Modi refuses to fire minster for derogatory remark about Muslims
Junior minister Jyoti told a public rally in New Delhi last weekend that those who do not follow the Hindu god Ram were ‘bastards’
Prime Minister Narendra Modi on Friday rejected demands to fire a government minister whose derogatory comments about Muslims have led to a furor that has shut down the Indian Parliament for four days.
Junior minister Sadhvi Niranjan Jyoti told a public rally in New Delhi last weekend that those who do not follow the Hindu god Ram were “bastards.” She later apologized in parliament for the comments.
But angry opposition lawmakers demanded that she be removed from the council of ministers and face criminal charges for trying to incite communal hatred. They say her remarks reflect the ruling Bharatiya Janata Party’s anti-Muslim attitude.
Modi has called the remarks unacceptable, but has refused to fire her, saying she was new and had been elected for the first time.
“She has apologized. I appeal to the house to move on and that we resume work in the interest of the country,” Modi said Friday.
But opposition Congress party lawmakers walked out of Parliament and sat in protest outside, tying black cloths across their mouths and holding signs demanding Jyoti’s dismissal.
Muslims make up about 13 percent of India’s population, but they have been extremely wary of Modi’s Hindu nationalist Bharatiya Janata Party, which won convincingly in May’s general elections.
In 2002, Modi was accused of failing to stop anti-Muslim riots in Gujarat state that claimed at least 1,000 lives when he was chief minister of the state.
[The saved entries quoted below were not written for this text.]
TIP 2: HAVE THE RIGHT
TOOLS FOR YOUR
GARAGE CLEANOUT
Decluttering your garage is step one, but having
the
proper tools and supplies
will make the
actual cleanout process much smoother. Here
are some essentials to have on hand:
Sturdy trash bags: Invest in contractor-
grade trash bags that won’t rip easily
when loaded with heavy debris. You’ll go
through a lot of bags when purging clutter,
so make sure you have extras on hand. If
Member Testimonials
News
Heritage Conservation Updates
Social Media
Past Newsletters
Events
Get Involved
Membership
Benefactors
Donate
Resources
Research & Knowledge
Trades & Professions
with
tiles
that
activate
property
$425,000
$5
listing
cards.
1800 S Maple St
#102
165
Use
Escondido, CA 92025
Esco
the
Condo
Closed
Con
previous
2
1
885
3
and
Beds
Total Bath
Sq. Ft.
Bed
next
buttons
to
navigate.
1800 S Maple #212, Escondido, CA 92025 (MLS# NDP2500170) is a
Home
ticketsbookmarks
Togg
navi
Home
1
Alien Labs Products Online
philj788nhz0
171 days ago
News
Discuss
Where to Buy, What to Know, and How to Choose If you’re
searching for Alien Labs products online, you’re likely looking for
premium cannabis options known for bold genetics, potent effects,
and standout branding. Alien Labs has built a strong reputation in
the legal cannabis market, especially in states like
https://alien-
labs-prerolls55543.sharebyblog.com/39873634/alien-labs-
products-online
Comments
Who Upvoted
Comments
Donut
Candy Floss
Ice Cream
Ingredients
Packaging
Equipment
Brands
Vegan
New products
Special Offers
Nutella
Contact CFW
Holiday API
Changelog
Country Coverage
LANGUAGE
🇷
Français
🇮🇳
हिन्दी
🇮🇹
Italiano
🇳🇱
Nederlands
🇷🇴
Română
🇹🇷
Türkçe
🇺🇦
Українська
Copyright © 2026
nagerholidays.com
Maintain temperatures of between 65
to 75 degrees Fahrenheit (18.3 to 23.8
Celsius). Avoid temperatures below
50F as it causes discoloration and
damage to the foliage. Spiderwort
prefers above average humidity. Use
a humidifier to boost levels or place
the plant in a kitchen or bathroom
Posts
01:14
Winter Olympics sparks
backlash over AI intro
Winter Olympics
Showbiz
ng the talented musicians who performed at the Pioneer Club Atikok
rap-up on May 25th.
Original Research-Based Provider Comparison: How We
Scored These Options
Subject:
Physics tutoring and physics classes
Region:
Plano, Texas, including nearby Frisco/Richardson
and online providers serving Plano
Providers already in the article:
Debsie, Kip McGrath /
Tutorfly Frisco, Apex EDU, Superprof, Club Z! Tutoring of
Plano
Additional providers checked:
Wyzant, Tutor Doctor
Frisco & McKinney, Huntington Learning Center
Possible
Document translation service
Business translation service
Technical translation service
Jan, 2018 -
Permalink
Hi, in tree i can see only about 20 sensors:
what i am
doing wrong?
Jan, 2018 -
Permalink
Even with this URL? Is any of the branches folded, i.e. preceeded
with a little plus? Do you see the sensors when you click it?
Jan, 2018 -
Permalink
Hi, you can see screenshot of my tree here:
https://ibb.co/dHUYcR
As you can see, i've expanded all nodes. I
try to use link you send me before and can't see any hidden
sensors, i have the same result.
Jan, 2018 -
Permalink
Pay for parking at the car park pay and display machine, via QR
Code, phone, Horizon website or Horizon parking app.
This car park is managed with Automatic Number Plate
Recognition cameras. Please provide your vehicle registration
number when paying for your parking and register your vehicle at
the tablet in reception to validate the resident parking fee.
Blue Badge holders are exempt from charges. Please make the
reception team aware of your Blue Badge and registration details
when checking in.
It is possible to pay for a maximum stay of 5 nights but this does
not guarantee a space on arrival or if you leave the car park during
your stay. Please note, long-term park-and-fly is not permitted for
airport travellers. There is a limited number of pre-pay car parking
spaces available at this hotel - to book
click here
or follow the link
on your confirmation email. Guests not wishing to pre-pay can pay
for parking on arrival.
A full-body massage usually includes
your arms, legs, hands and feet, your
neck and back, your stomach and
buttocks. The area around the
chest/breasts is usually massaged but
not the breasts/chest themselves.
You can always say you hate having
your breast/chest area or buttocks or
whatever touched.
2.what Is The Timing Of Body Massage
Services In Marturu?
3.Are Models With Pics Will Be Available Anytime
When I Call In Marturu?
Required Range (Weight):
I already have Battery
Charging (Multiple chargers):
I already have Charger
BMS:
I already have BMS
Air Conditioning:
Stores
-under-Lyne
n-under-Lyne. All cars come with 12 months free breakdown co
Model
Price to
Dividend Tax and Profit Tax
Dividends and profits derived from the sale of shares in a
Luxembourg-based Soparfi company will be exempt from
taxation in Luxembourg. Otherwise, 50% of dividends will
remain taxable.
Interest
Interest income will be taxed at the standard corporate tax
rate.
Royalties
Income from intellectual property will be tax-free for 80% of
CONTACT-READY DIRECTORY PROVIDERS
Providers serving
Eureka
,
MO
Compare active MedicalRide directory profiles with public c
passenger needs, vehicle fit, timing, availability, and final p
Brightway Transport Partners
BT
He has rejected the accusations, and India's Supreme Court has said that it found no evidence to prosecute him.
Jyoti, a Hindu preacher who was appointed junior minister for food processing last month, was addressing a rally in New Delhi over the weekend when she said that the people of Delhi have to decide whether they want a government run by “the children of the (Hindu god) Ram or the children of bastards.”
Elections for the Delhi state assembly are likely to be held in February and political parties have begun their poll campaigns with public meetings and rallies across the Indian capital.